The beauty of the model lies in the fact that the tuple space guarantees atomic operations and periodically cleans up old tuples. Also, reading operations match a tuple on:

  1. the length of the requested and available tuples
  2. the matching (exact value, regular expressions, …) of certain elements of the tuple.

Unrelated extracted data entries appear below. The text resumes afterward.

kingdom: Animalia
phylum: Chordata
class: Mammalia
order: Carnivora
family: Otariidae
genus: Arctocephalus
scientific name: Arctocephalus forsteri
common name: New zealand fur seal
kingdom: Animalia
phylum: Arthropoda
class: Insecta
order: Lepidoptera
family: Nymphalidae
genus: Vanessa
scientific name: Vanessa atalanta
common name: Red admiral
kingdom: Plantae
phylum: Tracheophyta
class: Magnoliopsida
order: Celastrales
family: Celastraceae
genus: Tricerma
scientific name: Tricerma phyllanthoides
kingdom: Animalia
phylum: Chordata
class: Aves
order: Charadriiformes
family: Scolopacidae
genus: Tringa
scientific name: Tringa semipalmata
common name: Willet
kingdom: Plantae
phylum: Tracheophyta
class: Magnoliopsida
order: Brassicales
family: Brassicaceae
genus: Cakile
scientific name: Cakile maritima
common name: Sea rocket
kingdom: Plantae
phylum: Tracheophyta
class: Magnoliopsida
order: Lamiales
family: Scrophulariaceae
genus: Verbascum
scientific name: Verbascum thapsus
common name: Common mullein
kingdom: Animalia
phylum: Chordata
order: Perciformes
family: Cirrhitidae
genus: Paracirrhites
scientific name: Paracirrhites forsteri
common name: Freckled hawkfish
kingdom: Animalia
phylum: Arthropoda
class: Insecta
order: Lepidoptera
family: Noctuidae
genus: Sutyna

I have put together a first Ruby program that reads text from the console, and writes tuples whenever a line is entered. The other program takes every new tuple that is emitted.

emitter.rb

#!/usr/bin/env ruby
 
require 'drb/drb'
require 'rinda/ring'
require 'rinda/tuplespace'
 
DRb.start_service
 
tuple_space = Rinda::TupleSpace.new
ring_server = Rinda::RingServer.new tuple_space
 
while true
  tuple_space.write [:message, gets]
end

receiver.rb

#!/usr/bin/env ruby
 
require 'drb/drb'
require 'rinda/ring'
require 'rinda/tuplespace'
 
DRb.start_service
 
tuple_space = Rinda::RingFinger.primary
 
while true
  puts tuple_space.take([:message, nil])[1]
end

What I really like is the simplicity of the code, thanks to the cleanness of Linda and the elegance of Ruby :-) The other thing is that DRb is such a straightforward way to use distributed objects in Ruby…

BTW there is a Java implementation of this paradigm called JavaSpaces.